Coinvolgere alcuni di questi artigiani in un progetto di commercio equo ha voluto dire innanzi tutto superare diffidenze e chiusure tra i diversi gruppi, mettendo a frutto la ricchezza che deriva proprio da questa differenza di culture.
Ci sono i produttori di mobili in roten (canna simile al bambù) che provengono dal Mali, i Tuareg del Niger che lavorano la pietra e i metalli (argento e nichel) per farne monili, dal Burkina Faso arrivano gli strumenti musicali (maracas, calebasse con sonagli e balafon), un gruppo di donne ivoriane produce cesti in paglia e i tam tam sono fabbricati da artigiani del Togo.
La materia prima più utilizzata è il legno, da cui si ricavano le tipiche sedie intagliate, i giochi tradizionali come l'awalè e i solitari, le maschere, le ciotole e i vassoi di iroko.
Agli artigiani del “carrefour” si uniscono due cooperative di giovani che hanno frequentato il centro di formazione professionale di Bassan e che ora producono batik e oggetti in ceramica decorata: il piccolo gruppo di poliomielitici ed ex-carcerati che lavorano con William, che produce piccoli oggetti in legno e osso, e la sartoria messa in piedi al Centro Don Orione di Bonua da Anna Balbi. Dinamica signora genovese che ha lasciato il suo lavoro di sarta nell'86, per venire qui a insegnare la sua arte ai ragazzi poliomielitici. Gli incontri, le assemblee e il paziente lavoro di Danielle hanno convinto gli artigiani dell'utilità di lavorare assieme e ora le persone coinvolte nel progetto sono ormai un centinaio e il valore complessivo della merce acquistata supera i 23 milioni di franchi CFA. Nell'ultima assemblea tutti hanno accettato di rinunciare a una piccola percentuale delle loro entrate per costituire un fondo comune e per pagare l'affitto di un magazzino in cui stoccare la merce in attesa del container. È il primo passo verso una vera cooperativa multietnica che, in un Paese dove le tensioni tra etnie sono un pericolo latente, sarebbe davvero un bel risultato.
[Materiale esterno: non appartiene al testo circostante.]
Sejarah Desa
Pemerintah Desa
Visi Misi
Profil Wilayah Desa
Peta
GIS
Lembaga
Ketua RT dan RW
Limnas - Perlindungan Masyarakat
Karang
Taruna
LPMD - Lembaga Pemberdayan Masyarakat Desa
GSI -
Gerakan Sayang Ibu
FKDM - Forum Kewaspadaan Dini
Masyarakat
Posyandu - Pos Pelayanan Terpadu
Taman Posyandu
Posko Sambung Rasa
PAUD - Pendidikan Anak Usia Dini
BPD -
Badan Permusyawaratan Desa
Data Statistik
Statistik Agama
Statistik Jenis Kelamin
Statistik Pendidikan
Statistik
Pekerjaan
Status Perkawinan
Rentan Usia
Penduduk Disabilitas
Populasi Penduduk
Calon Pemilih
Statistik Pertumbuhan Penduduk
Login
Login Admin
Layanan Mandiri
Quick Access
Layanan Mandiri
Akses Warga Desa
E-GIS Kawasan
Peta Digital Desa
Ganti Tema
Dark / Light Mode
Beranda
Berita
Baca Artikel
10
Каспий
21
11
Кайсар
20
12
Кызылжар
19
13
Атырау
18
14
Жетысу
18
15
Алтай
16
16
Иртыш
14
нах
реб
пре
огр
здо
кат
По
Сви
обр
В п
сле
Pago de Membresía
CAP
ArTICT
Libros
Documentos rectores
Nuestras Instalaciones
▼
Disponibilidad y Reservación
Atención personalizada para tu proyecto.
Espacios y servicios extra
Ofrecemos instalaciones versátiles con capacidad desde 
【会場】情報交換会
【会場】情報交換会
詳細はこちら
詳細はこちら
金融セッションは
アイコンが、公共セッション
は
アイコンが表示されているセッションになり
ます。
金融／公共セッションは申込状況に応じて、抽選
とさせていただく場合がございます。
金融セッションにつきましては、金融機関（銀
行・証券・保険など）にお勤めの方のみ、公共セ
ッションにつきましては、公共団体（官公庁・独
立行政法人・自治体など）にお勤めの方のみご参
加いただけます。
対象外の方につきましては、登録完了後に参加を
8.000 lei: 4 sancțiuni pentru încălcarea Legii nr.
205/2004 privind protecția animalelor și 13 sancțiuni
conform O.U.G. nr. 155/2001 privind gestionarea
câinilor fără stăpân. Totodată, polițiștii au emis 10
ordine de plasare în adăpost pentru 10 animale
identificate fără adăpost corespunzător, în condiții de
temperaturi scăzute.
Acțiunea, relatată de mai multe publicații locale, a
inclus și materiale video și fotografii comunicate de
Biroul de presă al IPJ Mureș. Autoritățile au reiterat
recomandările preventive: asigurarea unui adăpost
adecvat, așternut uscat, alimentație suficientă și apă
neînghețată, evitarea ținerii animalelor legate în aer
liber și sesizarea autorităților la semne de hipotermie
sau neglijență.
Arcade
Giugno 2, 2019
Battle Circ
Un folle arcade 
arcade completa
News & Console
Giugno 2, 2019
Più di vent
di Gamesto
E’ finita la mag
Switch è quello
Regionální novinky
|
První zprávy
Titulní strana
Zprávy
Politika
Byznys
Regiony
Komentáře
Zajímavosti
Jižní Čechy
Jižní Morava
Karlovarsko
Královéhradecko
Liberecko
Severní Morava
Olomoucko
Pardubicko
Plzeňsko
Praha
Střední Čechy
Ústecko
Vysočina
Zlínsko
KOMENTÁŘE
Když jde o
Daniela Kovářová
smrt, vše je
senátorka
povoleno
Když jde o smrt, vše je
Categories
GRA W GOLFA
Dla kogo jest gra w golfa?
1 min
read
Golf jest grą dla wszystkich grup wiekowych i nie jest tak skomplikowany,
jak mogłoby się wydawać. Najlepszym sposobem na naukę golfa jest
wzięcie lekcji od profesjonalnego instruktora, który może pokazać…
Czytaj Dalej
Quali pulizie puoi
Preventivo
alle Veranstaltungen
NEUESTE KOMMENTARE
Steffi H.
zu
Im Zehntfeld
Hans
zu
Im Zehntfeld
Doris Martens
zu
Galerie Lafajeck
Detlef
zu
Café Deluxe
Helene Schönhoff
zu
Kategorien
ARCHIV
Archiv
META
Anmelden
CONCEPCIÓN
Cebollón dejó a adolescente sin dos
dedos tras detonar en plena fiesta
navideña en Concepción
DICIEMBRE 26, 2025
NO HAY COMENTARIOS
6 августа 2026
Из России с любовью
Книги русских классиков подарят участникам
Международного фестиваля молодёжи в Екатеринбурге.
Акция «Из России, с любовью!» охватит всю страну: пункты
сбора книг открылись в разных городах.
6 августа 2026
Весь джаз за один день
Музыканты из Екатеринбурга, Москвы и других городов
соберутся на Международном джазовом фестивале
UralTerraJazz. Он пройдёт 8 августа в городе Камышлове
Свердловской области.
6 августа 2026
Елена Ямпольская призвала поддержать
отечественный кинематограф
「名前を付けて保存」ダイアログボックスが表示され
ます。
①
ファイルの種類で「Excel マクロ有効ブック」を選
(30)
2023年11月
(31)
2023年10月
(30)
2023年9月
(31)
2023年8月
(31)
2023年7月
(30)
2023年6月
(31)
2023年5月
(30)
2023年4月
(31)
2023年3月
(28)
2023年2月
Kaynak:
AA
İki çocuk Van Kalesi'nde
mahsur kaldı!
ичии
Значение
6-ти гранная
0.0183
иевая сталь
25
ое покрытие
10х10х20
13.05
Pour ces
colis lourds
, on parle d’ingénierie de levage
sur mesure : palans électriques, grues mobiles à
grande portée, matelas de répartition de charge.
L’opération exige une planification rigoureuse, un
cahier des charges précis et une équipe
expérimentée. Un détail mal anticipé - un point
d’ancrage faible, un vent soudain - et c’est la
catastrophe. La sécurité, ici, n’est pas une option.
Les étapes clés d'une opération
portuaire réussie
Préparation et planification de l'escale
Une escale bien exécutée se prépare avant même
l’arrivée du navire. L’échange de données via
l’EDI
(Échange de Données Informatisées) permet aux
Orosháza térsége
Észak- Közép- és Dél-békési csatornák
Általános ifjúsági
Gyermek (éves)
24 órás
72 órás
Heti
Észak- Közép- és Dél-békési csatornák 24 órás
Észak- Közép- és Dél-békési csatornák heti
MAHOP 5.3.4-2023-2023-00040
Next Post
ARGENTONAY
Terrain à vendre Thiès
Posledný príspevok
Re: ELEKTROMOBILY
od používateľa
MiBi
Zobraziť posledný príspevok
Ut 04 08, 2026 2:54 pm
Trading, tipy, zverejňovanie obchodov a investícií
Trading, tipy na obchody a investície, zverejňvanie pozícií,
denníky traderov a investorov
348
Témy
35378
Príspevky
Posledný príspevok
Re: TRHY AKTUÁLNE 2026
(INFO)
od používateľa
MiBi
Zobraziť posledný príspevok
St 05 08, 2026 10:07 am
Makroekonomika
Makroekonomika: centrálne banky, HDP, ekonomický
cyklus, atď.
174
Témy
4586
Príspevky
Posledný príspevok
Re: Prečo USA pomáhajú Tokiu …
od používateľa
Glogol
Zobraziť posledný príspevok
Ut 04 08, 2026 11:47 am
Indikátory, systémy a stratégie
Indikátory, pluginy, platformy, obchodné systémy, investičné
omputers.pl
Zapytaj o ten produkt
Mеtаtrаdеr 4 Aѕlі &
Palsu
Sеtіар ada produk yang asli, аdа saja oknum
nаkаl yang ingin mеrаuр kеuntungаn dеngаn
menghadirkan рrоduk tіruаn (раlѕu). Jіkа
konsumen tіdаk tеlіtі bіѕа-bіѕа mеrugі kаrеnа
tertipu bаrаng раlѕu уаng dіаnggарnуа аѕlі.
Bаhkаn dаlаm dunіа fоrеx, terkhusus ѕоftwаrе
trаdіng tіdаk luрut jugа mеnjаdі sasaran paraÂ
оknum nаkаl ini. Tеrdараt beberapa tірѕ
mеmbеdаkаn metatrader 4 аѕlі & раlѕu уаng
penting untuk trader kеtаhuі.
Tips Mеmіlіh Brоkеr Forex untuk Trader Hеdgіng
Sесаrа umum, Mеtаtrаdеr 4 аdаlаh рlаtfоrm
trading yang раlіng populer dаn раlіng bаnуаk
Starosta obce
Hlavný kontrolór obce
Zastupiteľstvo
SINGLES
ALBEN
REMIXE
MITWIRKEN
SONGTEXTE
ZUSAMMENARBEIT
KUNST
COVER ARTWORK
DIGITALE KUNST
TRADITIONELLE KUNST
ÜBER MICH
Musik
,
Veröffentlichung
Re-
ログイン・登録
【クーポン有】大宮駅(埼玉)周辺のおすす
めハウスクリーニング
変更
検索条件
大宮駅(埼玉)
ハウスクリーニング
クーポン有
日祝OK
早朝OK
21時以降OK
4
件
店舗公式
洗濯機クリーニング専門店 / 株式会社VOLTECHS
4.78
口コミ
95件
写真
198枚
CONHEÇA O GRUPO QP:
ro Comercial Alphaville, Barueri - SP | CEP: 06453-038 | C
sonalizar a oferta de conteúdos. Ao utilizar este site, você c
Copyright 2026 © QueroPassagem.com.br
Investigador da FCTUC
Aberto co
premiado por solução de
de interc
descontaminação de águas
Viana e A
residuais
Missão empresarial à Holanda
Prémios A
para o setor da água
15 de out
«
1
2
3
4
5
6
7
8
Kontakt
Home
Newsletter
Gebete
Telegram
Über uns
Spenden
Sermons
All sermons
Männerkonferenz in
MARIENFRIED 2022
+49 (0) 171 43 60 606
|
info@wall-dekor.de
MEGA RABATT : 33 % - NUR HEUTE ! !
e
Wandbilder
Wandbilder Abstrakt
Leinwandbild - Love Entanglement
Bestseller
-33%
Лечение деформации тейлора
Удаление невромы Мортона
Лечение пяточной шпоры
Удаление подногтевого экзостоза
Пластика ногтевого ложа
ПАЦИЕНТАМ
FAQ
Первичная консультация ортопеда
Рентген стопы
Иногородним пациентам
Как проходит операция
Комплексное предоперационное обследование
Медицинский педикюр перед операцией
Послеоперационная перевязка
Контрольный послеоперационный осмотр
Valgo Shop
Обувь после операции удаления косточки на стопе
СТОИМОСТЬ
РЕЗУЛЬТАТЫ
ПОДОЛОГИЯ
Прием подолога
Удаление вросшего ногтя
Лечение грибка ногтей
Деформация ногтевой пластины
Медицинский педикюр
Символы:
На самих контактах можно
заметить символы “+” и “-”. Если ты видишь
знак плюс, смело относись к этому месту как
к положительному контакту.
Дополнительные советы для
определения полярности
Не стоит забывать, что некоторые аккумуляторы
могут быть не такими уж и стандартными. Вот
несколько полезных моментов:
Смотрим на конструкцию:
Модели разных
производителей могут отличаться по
William è felicemente sorpreso di questi risultati e ha deciso di impegnarsi ancora di più nel lavoro. Farà riparare un trabiccolo a motore che da anni non funziona più e vuole cominciare a girare di persona tra gli atelier degli artigiani, parlare con loro del commercio equo e delle possibilità che si aprono se tutti collaborano davvero. Anche questo è un grande risultato: il suo cuore generoso, la sua autorevolezza e la sua capacità di trovare sempre le parole giuste, aiuteranno tutti a crescere.